TEMPO.CO, Jakarta - Yayasan Keadilan dan Keutuhan Manusia Papua (YKKMP) mengungkapkan peristiwa tragis yang menimpa Abral Wandikbo, 27 tahun, yang diduga dibunuh oleh aparat TNI. Kejadian ini berlangsung pada 24 Maret 2025, setelah aparat TNI mengklaim bahwa mereka akan menyerahkan Abral kepada keluarganya setelah ia melarikan diri.
Baca berita dengan sedikit iklan, klik di sini
Menurut laporan dari YKKMP, pada malam hari sekitar pukul 10.00 WIT, Abral Wandikbo dibawa keluar dari pos TNI dan dibunuh di pinggir kali Mrame, di daerah kebun. Setelah dibunuh, jasad Abral dibuang begitu saja di kebun dengan kondisi mengenaskan.
“Masyarakat mengira cahaya senter tersebut adalah anggota TNI yang sedang menuju kampung Kuwit untuk melakukan operasi senyap. Ternyata Aparat TNI membunuh Abral wandikbo,” ucap Direktur YKKMP Theo Hesegem dalam keterangan resminya, Selasa, 22 April 2025.
Keesokan harinya, kata Theo, pada 25 Maret 2025, aparat TNI melaksanakan operasi di Kampung Kwit dan mengklaim bahwa Abral melarikan diri. Padahal, menurut Theo, TNI telah membunuhnya pada malam sebelumnya. “Tadi kami sama Abral Wandikbo ke Kampung Kwit, namun di pertengahan jalan ia melarikan diri. Jadi jika ia telah sampai kepada keluarga tolong lapor kepada kami (TNI),” kata aparat TNI dalam laporan YKKMP yang diterima Tempo, Selasa, 22 April 2025.
Pada 26 Maret, jasad Abral ditemukan oleh keluarga dengan kondisi tubuh yang sangat mengenaskan: tangan terikat di belakang menggunakan tali segel plastik, telinga dan hidung dipotong, serta gelang bermotif bendera Bintang Kejora di tangan kanannya.
Setelah satu hari, pada 27 Maret 2025, orang tua Abral Wandikbo meninggal akibat serangan jantung. Hal itu, kata Theo, karena anaknya yang meninggal dengan cara yang sangat mengejutkan dan tidak manusiawi. Abral Wandikbo dan ayahnya dikebumikan bersebelahan.

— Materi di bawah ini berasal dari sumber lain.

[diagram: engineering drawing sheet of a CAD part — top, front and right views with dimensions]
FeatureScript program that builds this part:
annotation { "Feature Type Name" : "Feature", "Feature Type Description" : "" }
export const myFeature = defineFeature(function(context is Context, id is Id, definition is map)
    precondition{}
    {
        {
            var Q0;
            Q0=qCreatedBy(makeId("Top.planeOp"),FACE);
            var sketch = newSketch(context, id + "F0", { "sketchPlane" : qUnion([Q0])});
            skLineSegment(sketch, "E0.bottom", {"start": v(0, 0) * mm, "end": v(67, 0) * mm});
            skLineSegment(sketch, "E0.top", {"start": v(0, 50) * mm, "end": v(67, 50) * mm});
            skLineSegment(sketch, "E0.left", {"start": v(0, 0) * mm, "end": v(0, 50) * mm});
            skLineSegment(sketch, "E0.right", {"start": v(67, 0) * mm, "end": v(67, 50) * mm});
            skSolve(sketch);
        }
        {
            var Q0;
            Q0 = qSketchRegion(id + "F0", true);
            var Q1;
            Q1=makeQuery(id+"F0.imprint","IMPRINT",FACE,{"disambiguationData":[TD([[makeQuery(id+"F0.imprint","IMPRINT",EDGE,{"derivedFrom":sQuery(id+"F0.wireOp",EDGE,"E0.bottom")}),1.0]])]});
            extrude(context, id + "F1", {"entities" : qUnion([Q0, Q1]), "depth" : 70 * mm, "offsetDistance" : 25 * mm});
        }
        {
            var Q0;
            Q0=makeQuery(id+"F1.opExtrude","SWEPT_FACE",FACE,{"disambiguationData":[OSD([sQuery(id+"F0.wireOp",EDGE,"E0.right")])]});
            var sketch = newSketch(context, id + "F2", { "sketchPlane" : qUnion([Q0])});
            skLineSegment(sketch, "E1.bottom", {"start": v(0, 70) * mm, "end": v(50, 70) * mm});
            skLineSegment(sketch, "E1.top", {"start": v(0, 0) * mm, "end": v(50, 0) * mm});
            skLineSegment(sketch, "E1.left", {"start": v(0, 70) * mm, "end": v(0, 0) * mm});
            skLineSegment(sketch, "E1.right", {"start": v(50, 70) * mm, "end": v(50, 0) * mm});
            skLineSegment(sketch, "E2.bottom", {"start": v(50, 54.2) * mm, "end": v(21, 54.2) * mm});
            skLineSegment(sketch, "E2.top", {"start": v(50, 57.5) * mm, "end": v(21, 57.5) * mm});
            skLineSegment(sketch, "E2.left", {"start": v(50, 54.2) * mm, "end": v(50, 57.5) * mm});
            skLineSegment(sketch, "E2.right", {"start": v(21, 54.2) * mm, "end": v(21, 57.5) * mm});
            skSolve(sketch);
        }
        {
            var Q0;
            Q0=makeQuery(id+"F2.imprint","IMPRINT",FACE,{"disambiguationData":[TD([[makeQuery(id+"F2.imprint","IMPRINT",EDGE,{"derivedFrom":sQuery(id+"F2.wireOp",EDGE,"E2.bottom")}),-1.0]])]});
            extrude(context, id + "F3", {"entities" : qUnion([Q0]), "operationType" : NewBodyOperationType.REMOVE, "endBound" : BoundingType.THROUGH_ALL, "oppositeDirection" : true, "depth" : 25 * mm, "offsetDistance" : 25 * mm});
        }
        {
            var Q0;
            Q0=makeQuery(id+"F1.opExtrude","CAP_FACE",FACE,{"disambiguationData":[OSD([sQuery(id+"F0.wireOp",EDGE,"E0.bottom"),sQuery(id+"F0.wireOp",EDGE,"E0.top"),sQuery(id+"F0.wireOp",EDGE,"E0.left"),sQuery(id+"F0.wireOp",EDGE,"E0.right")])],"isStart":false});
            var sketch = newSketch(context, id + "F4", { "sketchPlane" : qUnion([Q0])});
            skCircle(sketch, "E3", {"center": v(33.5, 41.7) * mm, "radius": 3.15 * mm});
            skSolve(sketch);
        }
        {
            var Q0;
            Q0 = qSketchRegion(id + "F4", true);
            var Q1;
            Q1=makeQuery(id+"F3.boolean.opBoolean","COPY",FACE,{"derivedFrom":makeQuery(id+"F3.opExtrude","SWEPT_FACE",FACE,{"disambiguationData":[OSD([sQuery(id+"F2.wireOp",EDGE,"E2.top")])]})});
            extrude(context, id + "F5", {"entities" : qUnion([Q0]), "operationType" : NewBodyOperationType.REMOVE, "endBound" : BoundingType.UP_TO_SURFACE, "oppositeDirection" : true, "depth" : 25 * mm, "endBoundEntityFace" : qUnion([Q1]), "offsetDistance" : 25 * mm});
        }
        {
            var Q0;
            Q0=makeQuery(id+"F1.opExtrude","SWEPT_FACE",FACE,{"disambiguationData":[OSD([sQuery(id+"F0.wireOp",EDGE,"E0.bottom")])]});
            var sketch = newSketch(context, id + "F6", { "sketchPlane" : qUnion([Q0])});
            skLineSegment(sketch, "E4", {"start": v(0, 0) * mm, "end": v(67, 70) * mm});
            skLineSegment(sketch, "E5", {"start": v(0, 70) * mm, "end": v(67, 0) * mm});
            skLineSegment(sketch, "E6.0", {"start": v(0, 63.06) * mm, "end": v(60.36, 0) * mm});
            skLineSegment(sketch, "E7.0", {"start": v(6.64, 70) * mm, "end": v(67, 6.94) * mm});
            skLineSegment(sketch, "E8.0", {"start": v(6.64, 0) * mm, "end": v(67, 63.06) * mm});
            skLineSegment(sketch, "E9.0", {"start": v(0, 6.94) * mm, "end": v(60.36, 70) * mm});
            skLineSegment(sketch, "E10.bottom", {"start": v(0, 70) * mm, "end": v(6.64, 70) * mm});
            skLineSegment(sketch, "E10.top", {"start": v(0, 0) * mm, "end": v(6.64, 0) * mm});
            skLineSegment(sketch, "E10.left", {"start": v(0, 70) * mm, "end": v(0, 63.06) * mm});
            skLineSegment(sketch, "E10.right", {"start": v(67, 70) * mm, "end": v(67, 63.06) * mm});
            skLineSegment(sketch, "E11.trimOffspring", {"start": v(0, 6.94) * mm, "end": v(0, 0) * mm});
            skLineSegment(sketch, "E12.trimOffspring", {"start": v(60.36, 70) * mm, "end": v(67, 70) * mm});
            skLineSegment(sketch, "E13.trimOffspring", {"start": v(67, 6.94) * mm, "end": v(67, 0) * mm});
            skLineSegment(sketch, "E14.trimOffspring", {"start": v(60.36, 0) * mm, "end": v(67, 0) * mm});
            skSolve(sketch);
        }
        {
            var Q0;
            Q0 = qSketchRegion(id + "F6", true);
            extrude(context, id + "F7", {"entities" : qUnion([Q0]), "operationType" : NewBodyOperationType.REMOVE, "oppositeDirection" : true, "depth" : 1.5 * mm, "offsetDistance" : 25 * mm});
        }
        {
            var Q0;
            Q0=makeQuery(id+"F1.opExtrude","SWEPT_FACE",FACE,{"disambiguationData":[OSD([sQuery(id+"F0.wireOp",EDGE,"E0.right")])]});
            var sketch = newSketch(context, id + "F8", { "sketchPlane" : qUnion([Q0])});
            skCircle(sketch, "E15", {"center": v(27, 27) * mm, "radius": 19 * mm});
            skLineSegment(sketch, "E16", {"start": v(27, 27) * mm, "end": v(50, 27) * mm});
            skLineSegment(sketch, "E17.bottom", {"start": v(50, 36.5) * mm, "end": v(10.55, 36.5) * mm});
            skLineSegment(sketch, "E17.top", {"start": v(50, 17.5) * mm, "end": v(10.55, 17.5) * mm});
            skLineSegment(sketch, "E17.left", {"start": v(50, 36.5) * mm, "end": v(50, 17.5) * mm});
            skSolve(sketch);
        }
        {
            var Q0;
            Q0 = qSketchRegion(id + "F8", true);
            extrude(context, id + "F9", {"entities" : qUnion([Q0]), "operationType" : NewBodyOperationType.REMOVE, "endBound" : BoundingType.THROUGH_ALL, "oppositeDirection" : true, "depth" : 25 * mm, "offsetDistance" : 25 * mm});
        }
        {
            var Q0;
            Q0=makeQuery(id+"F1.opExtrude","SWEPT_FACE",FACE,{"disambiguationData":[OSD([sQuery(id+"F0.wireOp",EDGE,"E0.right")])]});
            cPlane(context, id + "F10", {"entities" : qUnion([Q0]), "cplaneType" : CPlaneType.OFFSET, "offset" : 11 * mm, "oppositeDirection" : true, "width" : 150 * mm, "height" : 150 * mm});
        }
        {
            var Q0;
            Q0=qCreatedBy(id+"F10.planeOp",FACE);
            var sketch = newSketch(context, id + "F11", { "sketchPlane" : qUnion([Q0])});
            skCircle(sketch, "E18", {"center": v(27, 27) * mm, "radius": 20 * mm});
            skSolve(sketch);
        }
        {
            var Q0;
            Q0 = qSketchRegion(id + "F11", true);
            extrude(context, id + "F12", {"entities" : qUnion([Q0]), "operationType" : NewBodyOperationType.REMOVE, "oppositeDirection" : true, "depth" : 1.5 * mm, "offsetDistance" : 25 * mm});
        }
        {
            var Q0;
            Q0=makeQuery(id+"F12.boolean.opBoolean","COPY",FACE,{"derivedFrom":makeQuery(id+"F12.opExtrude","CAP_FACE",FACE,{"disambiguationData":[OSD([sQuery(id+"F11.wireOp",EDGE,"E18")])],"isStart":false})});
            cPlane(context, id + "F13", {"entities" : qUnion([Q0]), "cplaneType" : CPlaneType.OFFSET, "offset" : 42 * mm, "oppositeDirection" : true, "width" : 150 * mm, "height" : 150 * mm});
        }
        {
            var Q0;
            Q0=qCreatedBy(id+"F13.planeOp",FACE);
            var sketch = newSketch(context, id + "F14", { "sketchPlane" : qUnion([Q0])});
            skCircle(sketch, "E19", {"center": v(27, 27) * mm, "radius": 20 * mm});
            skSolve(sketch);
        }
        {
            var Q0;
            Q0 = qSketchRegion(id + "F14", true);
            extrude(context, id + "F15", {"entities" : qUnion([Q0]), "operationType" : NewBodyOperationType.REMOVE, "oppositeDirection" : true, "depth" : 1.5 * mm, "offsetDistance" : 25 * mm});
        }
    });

Kematian Abral, kata Theo, menambah daftar panjang kekerasan yang terjadi di wilayah Papua pasca penyerahan Captain Philip Marthens, pilot Susi Air yang disandera oleh Tentara Pembebasan Nasional Papua Barat (TPNPB). YKKMP menilai bahwa penyerahan tersebut tidak disertai kesepakatan formal antara pihak pemerintah dan TPNPB, sehingga berdampak buruk bagi warga setempat yang kini hidup dalam ketakutan dan trauma.
"Penyerahan pilot Susi Air seharusnya menjadi momen perdamaian, namun yang terjadi malah penindasan dan pelanggaran hak asasi manusia yang mengerikan terhadap warga Papua," kata Theo Hesegem.
Tempo mencoba mengkonfirmasi kepada Kepala Pusat Penerangan Markas Besar Tentara Nasional Indonesia terkait tudingan tersebut. Namun, hingga berita ini ditulis, belum ada respon dari TNI.